Весь следующий день, Аратов был очень не в духе. "Что ты, Яша? говорила ему Платонида Ивановна, - ты сегодня какой-то растрепанный?!" На своеобразном языке старушки выражение это довольно верно определяло нравственное состояние Аратова. Работать он не мог, да и сам не знал, чего ему желалось? То он опять поджидал Купфера (он подозревал, что Клара именно от Купфера получила его адрес... да и кто другой мог ей "много говорить" о нем?); то он недоумевал: неужели так и должно кончиться его знакомство с нею? то он воображал, что она ему напишет опять; то он себя спрашивал, не следует ли ему написать ей письмо, в котором он все объяснит, - так как он все же не желает оставить невыгодное о себе мнение... но, собственно, что объяснить? То он возбуждал в себе чуть не отвращение к ней, к ее назойливости, дерзости; то ему снова представлялось это несказанно трогательное лицо и сльшшлся неотразимый голос;

то он припоминал ее пенье, ее чтенье - и не знал, прав ли он был в своем огульном осуждении? Одним словом: растрепанный человек! Наконец это ему все надоело - и он решился, как говорится, "взять на себя" и похерить всю эту историю, так как она, несомненно, мешала его занятиям и нарушала его покой. Не так-то легко далось ему исполнить это решение... Более нежели недели прошло, прежде чем он опять попал в обычную колею. К счастью, Купфер совсем не являлся: точно его и в Москве не было. Незадолго до "истории" Аратов начал заниматься живописью для фотографических целей; он с удвоенным рвением принялся за нее.

Так, незаметно, с некоторыми, как выражаются доктора, "возвратными припадками", состоявшими, например, в том, что он раз чуть не отправился с визитом к княгине, прошло два... прошло три месяца... и Аратов стал прежним Аратовым. Только там, внизу, под поверхностью его жизни, что-то тяжелое и темное тайно сопровождало его на всех его путях. Так большая, только что пойманная на крючок, но еще не выхваченная рыба плывет по дну глубокой реки под самой той лодкой, на которой сидит рыбак с крепкой лесою в руке.

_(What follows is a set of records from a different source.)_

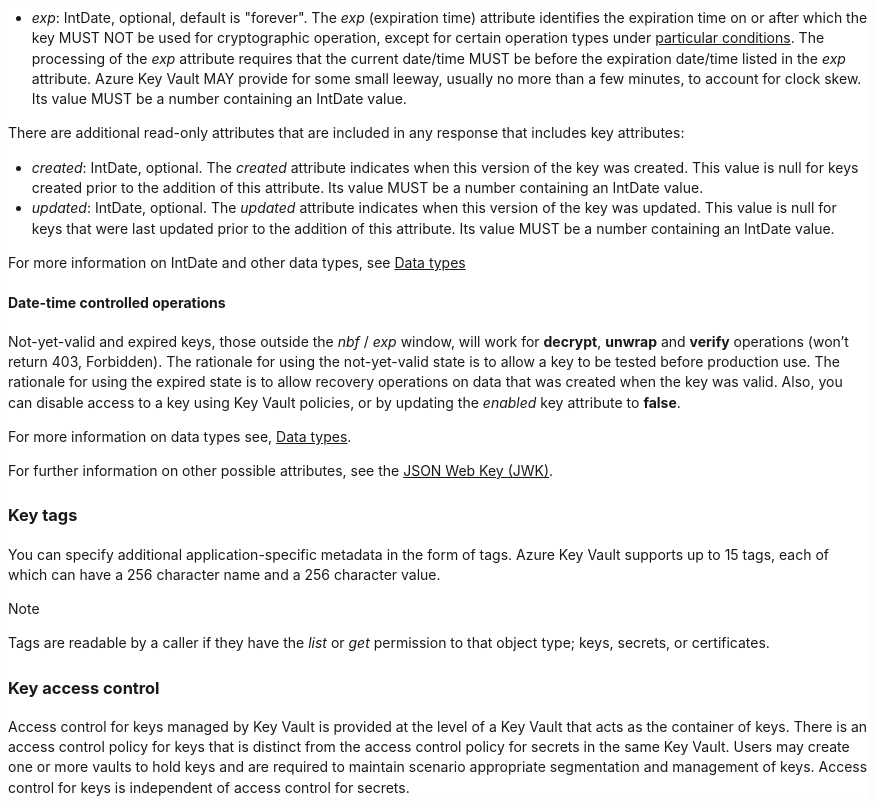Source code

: - *exp*: IntDate, optional, default is "forever". The *exp* (expiration time) attribute identifies the expiration time on or after which the key MUST NOT be used for cryptographic operation, except for certain operation types under [particular conditions](about-keys-secrets-and-certificates.md#BKMK_key-date-time-ctrld-ops). The processing of the *exp* attribute requires that the current date/time MUST be before the expiration date/time listed in the *exp* attribute. Azure Key Vault MAY provide for some small leeway, usually no more than a few minutes, to account for clock skew. Its value MUST be a number containing an IntDate value.  

There are additional read-only attributes that are included in any response that includes key attributes:  

- *created*: IntDate, optional. The *created* attribute indicates when this version of the key was created. This value is null for keys created prior to the addition of this attribute. Its value MUST be a number containing an IntDate value.  
- *updated*: IntDate, optional. The *updated* attribute indicates when this version of the key was updated. This value is null for keys that were last updated prior to the addition of this attribute. Its value MUST be a number containing an IntDate value.  

For more information on IntDate and other data types, see [Data types](about-keys-secrets-and-certificates.md#BKMK_DataTypes)  

#### <a name="BKMK_key-date-time-ctrld-ops"></a> Date-time controlled operations

Not-yet-valid and expired keys, those outside the *nbf* / *exp* window, will work for **decrypt**, **unwrap** and **verify** operations (won’t return 403, Forbidden). The rationale for using the not-yet-valid state is to allow a key to be tested before production use. The rationale for using the expired state is to allow recovery operations on data that was created when the key was valid. Also, you can disable access to a key using Key Vault policies, or by updating the *enabled* key attribute to **false**.

For more information on data types see, [Data types](about-keys-secrets-and-certificates.md#BKMK_DataTypes).

For further information on other possible attributes, see the [JSON Web Key (JWK)](http://tools.ietf.org/html/draft-ietf-jose-json-web-key).

### <a name="BKMK_Keytags"></a> Key tags

You can specify additional application-specific metadata in the form of tags. Azure Key Vault supports up to 15 tags, each of which can have a 256 character name and a 256 character value.  

>[!Note]
>Tags are readable by a caller if they have the *list* or *get* permission to that object type; keys, secrets, or certificates.

###  <a name="BKMK_KeyAccessControl"></a> Key access control

Access control for keys managed by Key Vault is provided at the level of a Key Vault that acts as the container of keys. There is an access control policy for keys that is distinct from the access control policy for secrets in the same Key Vault. Users may create one or more vaults to hold keys and are required to maintain scenario appropriate segmentation and management of keys. Access control for keys is independent of access control for secrets.  

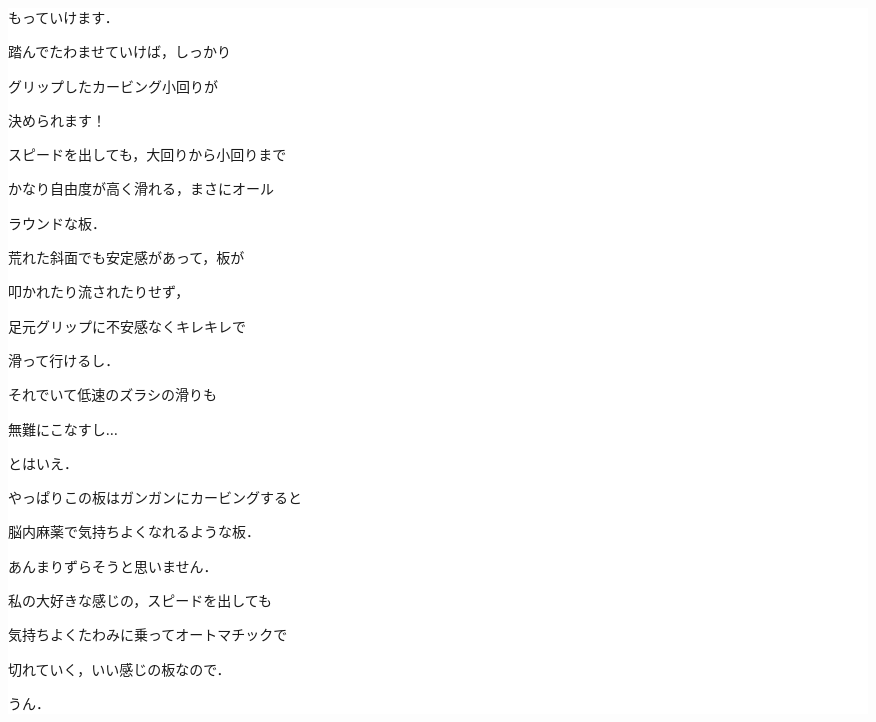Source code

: もっていけます．


踏んでたわませていけば，しっかり


グリップしたカービング小回りが


決められます！





スピードを出しても，大回りから小回りまで


かなり自由度が高く滑れる，まさにオール


ラウンドな板．





荒れた斜面でも安定感があって，板が


叩かれたり流されたりせず，


足元グリップに不安感なくキレキレで


滑って行けるし．





それでいて低速のズラシの滑りも


無難にこなすし…


とはいえ．


やっぱりこの板はガンガンにカービングすると


脳内麻薬で気持ちよくなれるような板．


あんまりずらそうと思いません．





私の大好きな感じの，スピードを出しても


気持ちよくたわみに乗ってオートマチックで


切れていく，いい感じの板なので．


うん．


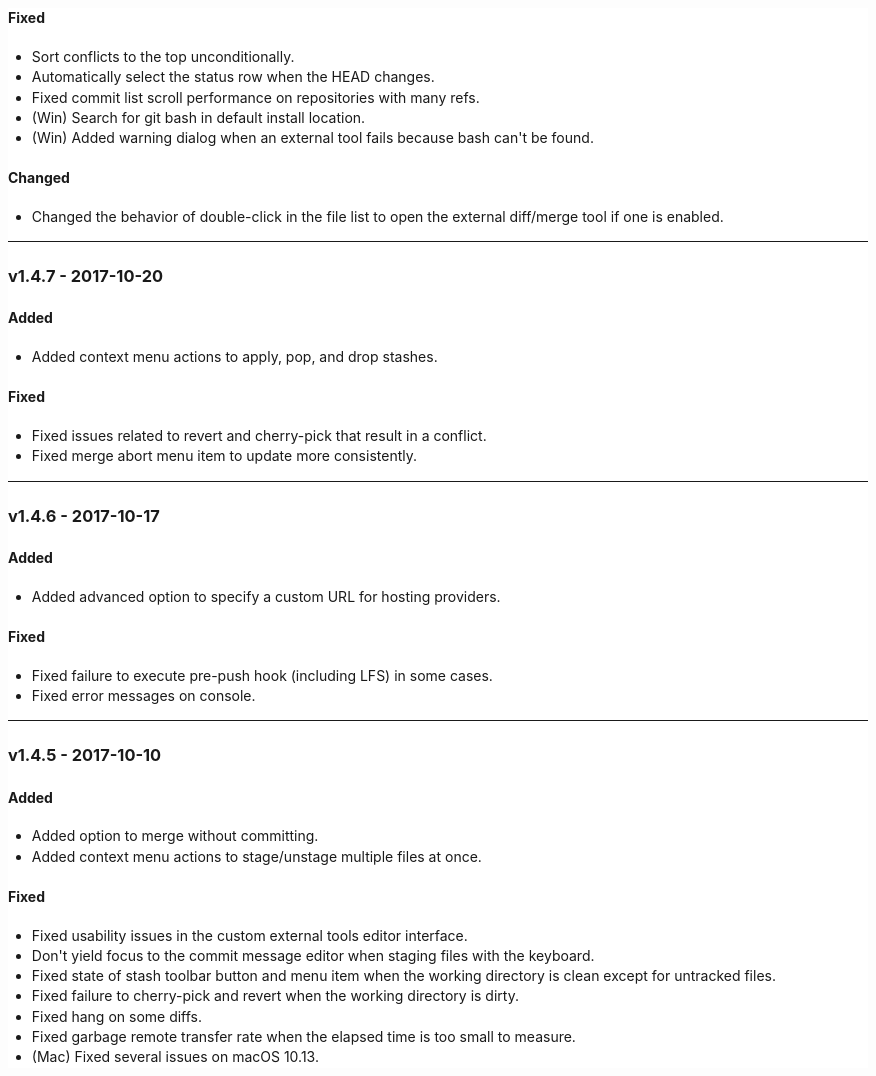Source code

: #### Fixed

* Sort conflicts to the top unconditionally.
* Automatically select the status row when the HEAD changes.
* Fixed commit list scroll performance on repositories with many refs.
* (Win) Search for git bash in default install location.
* (Win) Added warning dialog when an external tool fails because bash can't be found.

#### Changed

* Changed the behavior of double-click in the file list to open the external diff/merge tool if one is enabled.

----

### v1.4.7 - 2017-10-20

#### Added

* Added context menu actions to apply, pop, and drop stashes.

#### Fixed

* Fixed issues related to revert and cherry-pick that result in a conflict.
* Fixed merge abort menu item to update more consistently.

----

### v1.4.6 - 2017-10-17

#### Added

* Added advanced option to specify a custom URL for hosting providers.

#### Fixed

* Fixed failure to execute pre-push hook (including LFS) in some cases.
* Fixed error messages on console.

----

### v1.4.5 - 2017-10-10

#### Added

* Added option to merge without committing.
* Added context menu actions to stage/unstage multiple files at once.

#### Fixed

* Fixed usability issues in the custom external tools editor interface.
* Don't yield focus to the commit message editor when staging files with the keyboard.
* Fixed state of stash toolbar button and menu item when the working directory is clean except for untracked files.
* Fixed failure to cherry-pick and revert when the working directory is dirty.
* Fixed hang on some diffs.
* Fixed garbage remote transfer rate when the elapsed time is too small to measure.
* (Mac) Fixed several issues on macOS 10.13.
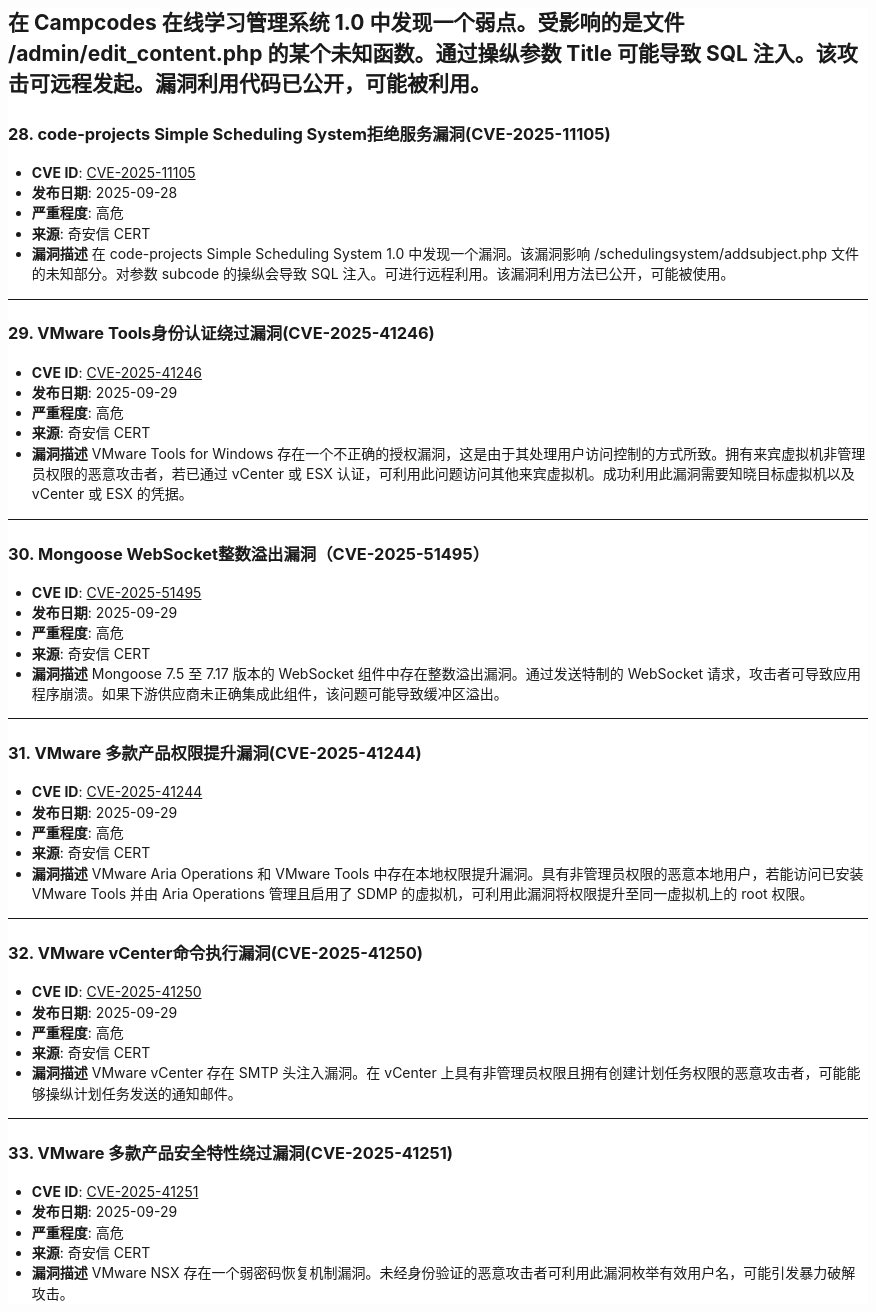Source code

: 在 Campcodes 在线学习管理系统 1.0 中发现一个弱点。受影响的是文件 /admin/edit_content.php 的某个未知函数。通过操纵参数 Title 可能导致 SQL 注入。该攻击可远程发起。漏洞利用代码已公开，可能被利用。
---
### 28. code-projects Simple Scheduling System拒绝服务漏洞(CVE-2025-11105)
- **CVE ID**: [CVE-2025-11105](https://cve.mitre.org/cgi-bin/cvename.cgi?name=CVE-2025-11105)
- **发布日期**: 2025-09-28
- **严重程度**: 高危
- **来源**: 奇安信 CERT
- **漏洞描述**
在 code-projects Simple Scheduling System 1.0 中发现一个漏洞。该漏洞影响 /schedulingsystem/addsubject.php 文件的未知部分。对参数 subcode 的操纵会导致 SQL 注入。可进行远程利用。该漏洞利用方法已公开，可能被使用。
---
### 29. VMware Tools身份认证绕过漏洞(CVE-2025-41246)
- **CVE ID**: [CVE-2025-41246](https://cve.mitre.org/cgi-bin/cvename.cgi?name=CVE-2025-41246)
- **发布日期**: 2025-09-29
- **严重程度**: 高危
- **来源**: 奇安信 CERT
- **漏洞描述**
VMware Tools for Windows 存在一个不正确的授权漏洞，这是由于其处理用户访问控制的方式所致。拥有来宾虚拟机非管理员权限的恶意攻击者，若已通过 vCenter 或 ESX 认证，可利用此问题访问其他来宾虚拟机。成功利用此漏洞需要知晓目标虚拟机以及 vCenter 或 ESX 的凭据。
---
### 30. Mongoose WebSocket整数溢出漏洞（CVE-2025-51495）
- **CVE ID**: [CVE-2025-51495](https://cve.mitre.org/cgi-bin/cvename.cgi?name=CVE-2025-51495)
- **发布日期**: 2025-09-29
- **严重程度**: 高危
- **来源**: 奇安信 CERT
- **漏洞描述**
Mongoose 7.5 至 7.17 版本的 WebSocket 组件中存在整数溢出漏洞。通过发送特制的 WebSocket 请求，攻击者可导致应用程序崩溃。如果下游供应商未正确集成此组件，该问题可能导致缓冲区溢出。
---
### 31. VMware 多款产品权限提升漏洞(CVE-2025-41244)
- **CVE ID**: [CVE-2025-41244](https://cve.mitre.org/cgi-bin/cvename.cgi?name=CVE-2025-41244)
- **发布日期**: 2025-09-29
- **严重程度**: 高危
- **来源**: 奇安信 CERT
- **漏洞描述**
VMware Aria Operations 和 VMware Tools 中存在本地权限提升漏洞。具有非管理员权限的恶意本地用户，若能访问已安装 VMware Tools 并由 Aria Operations 管理且启用了 SDMP 的虚拟机，可利用此漏洞将权限提升至同一虚拟机上的 root 权限。
---
### 32. VMware vCenter命令执行漏洞(CVE-2025-41250)
- **CVE ID**: [CVE-2025-41250](https://cve.mitre.org/cgi-bin/cvename.cgi?name=CVE-2025-41250)
- **发布日期**: 2025-09-29
- **严重程度**: 高危
- **来源**: 奇安信 CERT
- **漏洞描述**
VMware vCenter 存在 SMTP 头注入漏洞。在 vCenter 上具有非管理员权限且拥有创建计划任务权限的恶意攻击者，可能能够操纵计划任务发送的通知邮件。
---
### 33. VMware 多款产品安全特性绕过漏洞(CVE-2025-41251)
- **CVE ID**: [CVE-2025-41251](https://cve.mitre.org/cgi-bin/cvename.cgi?name=CVE-2025-41251)
- **发布日期**: 2025-09-29
- **严重程度**: 高危
- **来源**: 奇安信 CERT
- **漏洞描述**
VMware NSX 存在一个弱密码恢复机制漏洞。未经身份验证的恶意攻击者可利用此漏洞枚举有效用户名，可能引发暴力破解攻击。
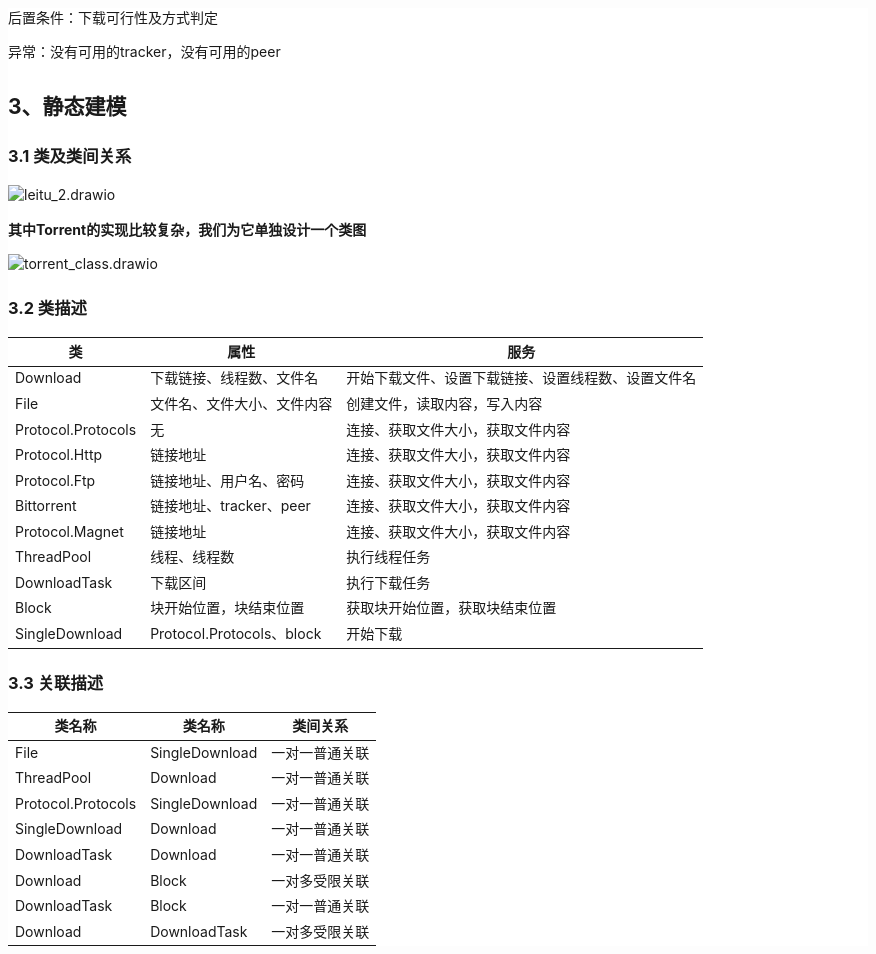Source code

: 后置条件：下载可行性及方式判定

异常：没有可用的tracker，没有可用的peer

## 3、静态建模

### 3.1 类及类间关系

![leitu_2.drawio](https://picgo-111.oss-cn-beijing.aliyuncs.com/img/leitu_2.drawio.png)

**其中Torrent的实现比较复杂，我们为它单独设计一个类图**

![torrent_class.drawio](https://picgo-111.oss-cn-beijing.aliyuncs.com/img/torrent_class.drawio.png)

### 3.2 类描述

| 类             | 属性                       | 服务                                               |
| -------------- | -------------------------- | -------------------------------------------------- |
| Download       | 下载链接、线程数、文件名   | 开始下载文件、设置下载链接、设置线程数、设置文件名 |
| File           | 文件名、文件大小、文件内容 | 创建文件，读取内容，写入内容                       |
| Protocol.Protocols      | 无                         | 连接、获取文件大小，获取文件内容                   |
| Protocol.Http           | 链接地址                   | 连接、获取文件大小，获取文件内容                   |
| Protocol.Ftp            | 链接地址、用户名、密码     | 连接、获取文件大小，获取文件内容                   |
| Bittorrent     | 链接地址、tracker、peer    | 连接、获取文件大小，获取文件内容                   |
| Protocol.Magnet         | 链接地址                   | 连接、获取文件大小，获取文件内容                   |
| ThreadPool     | 线程、线程数               | 执行线程任务                                       |
| DownloadTask   | 下载区间                   | 执行下载任务                                       |
| Block          | 块开始位置，块结束位置     | 获取块开始位置，获取块结束位置                     |
| SingleDownload | Protocol.Protocols、block           | 开始下载                                           |

### 3.3 关联描述

| 类名称         | 类名称         | 类间关系       |
| -------------- | -------------- | -------------- |
| File           | SingleDownload | 一对一普通关联 |
| ThreadPool     | Download       | 一对一普通关联 |
| Protocol.Protocols      | SingleDownload | 一对一普通关联 |
| SingleDownload | Download       | 一对一普通关联 |
| DownloadTask   | Download       | 一对一普通关联 |
| Download       | Block          | 一对多受限关联 |
| DownloadTask   | Block          | 一对一普通关联 |
| Download       | DownloadTask   | 一对多受限关联 |
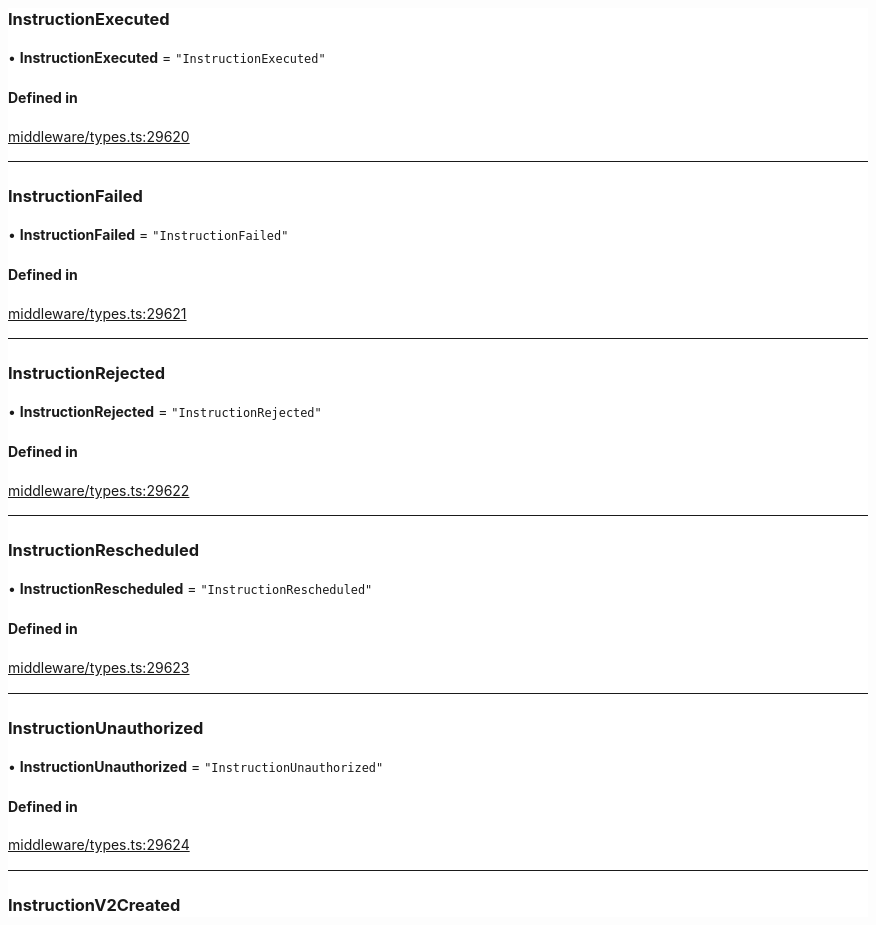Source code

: ### InstructionExecuted

• **InstructionExecuted** = ``"InstructionExecuted"``

#### Defined in

[middleware/types.ts:29620](https://github.com/PolymeshAssociation/polymesh-sdk/blob/07b115c8/src/middleware/types.ts#L29620)

___

### InstructionFailed

• **InstructionFailed** = ``"InstructionFailed"``

#### Defined in

[middleware/types.ts:29621](https://github.com/PolymeshAssociation/polymesh-sdk/blob/07b115c8/src/middleware/types.ts#L29621)

___

### InstructionRejected

• **InstructionRejected** = ``"InstructionRejected"``

#### Defined in

[middleware/types.ts:29622](https://github.com/PolymeshAssociation/polymesh-sdk/blob/07b115c8/src/middleware/types.ts#L29622)

___

### InstructionRescheduled

• **InstructionRescheduled** = ``"InstructionRescheduled"``

#### Defined in

[middleware/types.ts:29623](https://github.com/PolymeshAssociation/polymesh-sdk/blob/07b115c8/src/middleware/types.ts#L29623)

___

### InstructionUnauthorized

• **InstructionUnauthorized** = ``"InstructionUnauthorized"``

#### Defined in

[middleware/types.ts:29624](https://github.com/PolymeshAssociation/polymesh-sdk/blob/07b115c8/src/middleware/types.ts#L29624)

___

### InstructionV2Created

И вот однажды, пробегая уже не совсем свежие "Московские ведомости", Аратов наткнулся на следующую корреспонденцию:

"С великим прискорбием, - писал некий местный литератор из Казани, заносим мы в нашу театральную летопись весть о внезапной кончине нашей даровитой актрисы Клары Милич, успевшей в короткое время ее ангажемента сделаться любимицей нашей разборчивой публики. Прискорбие наше тем сильнее, что г-жа Милич самовольно покончила со своей молодой, столь много обещавшей жизнью, посредством отравления. И это отравление тем ужаснее, что артистка приняла яд в самом театре! Ее едва довезли домой, где она, к общему сожалению, скончалась. В городе ходят слухи, что неудовлетворенная любовь довела ее до этого страшного поступка".